--- START ---

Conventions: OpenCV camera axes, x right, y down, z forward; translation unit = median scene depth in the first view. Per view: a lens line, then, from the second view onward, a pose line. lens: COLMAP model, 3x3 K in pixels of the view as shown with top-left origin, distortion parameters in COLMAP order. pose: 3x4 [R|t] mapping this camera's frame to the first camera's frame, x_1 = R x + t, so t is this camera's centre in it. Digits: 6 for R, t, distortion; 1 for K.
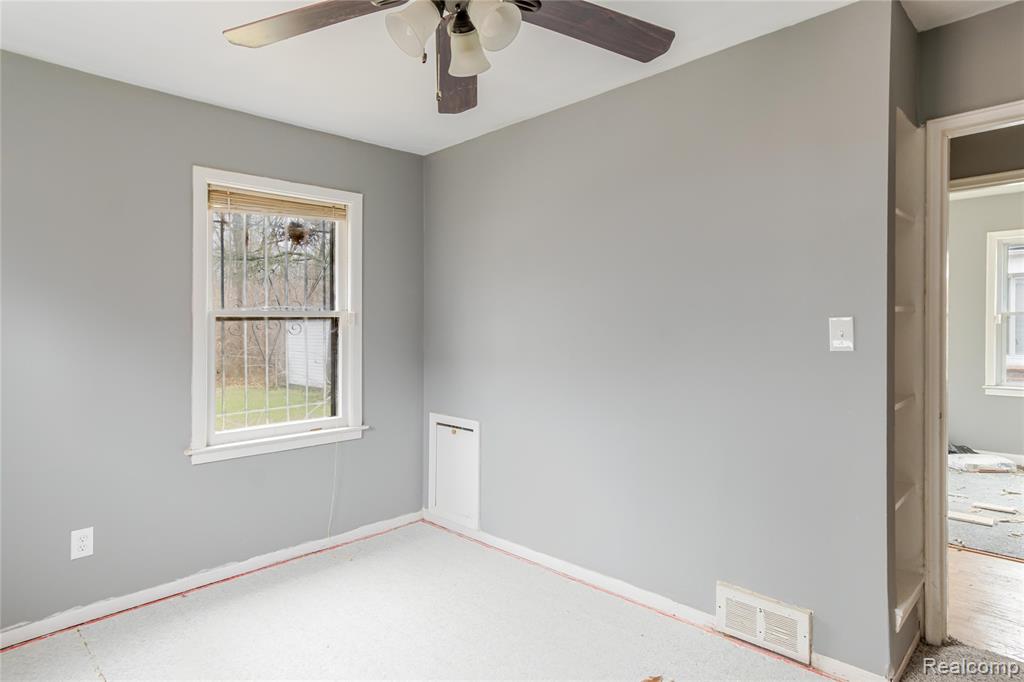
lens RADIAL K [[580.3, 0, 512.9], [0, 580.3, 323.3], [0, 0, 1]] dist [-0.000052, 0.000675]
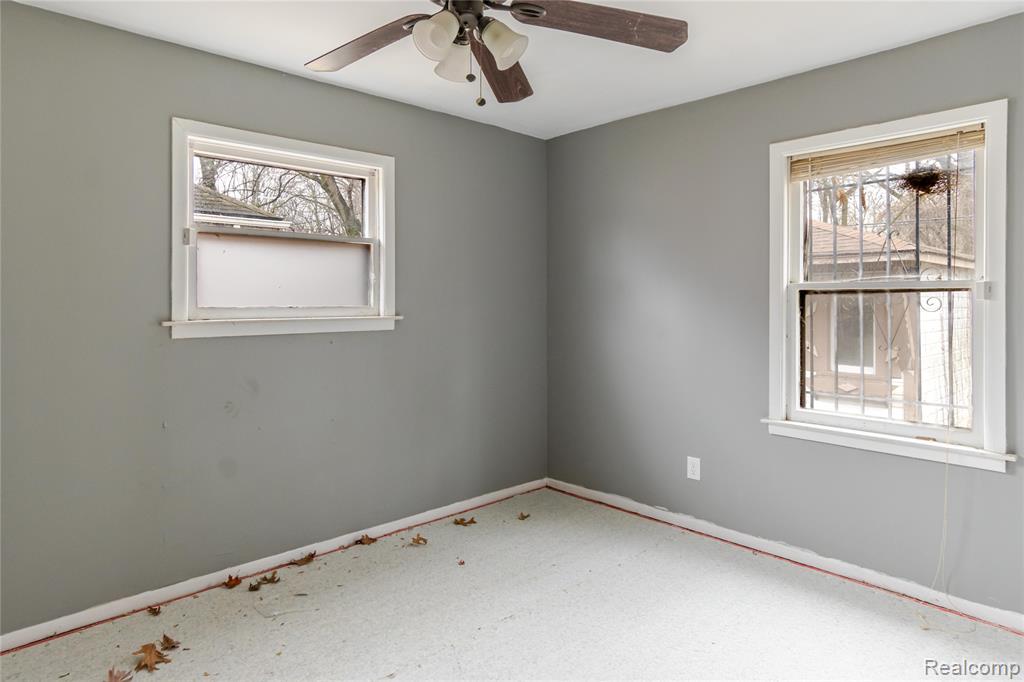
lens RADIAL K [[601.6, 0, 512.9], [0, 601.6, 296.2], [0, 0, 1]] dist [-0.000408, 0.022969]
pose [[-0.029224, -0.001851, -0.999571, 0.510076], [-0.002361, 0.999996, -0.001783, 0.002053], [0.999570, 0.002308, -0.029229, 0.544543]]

--- END ---

Task item. Rewrite the whole listing with every occurrence of "view" changed to "frame", keeping everything else the same, and leave the pictures out.

Solution.
Conventions: OpenCV camera axes, x right, y down, z forward; translation unit = median scene depth in the first frame. Per frame: a lens line, then, from the second frame onward, a pose line. lens: COLMAP model, 3x3 K in pixels of the frame as shown with top-left origin, distortion parameters in COLMAP order. pose: 3x4 [R|t] mapping this camera's frame to the first camera's frame, x_1 = R x + t, so t is this camera's centre in it. Digits: 6 for R, t, distortion; 1 for K.
lens RADIAL K [[580.3, 0, 512.9], [0, 580.3, 323.3], [0, 0, 1]] dist [-0.000052, 0.000675]
lens RADIAL K [[601.6, 0, 512.9], [0, 601.6, 296.2], [0, 0, 1]] dist [-0.000408, 0.022969]
pose [[-0.029224, -0.001851, -0.999571, 0.510076], [-0.002361, 0.999996, -0.001783, 0.002053], [0.999570, 0.002308, -0.029229, 0.544543]]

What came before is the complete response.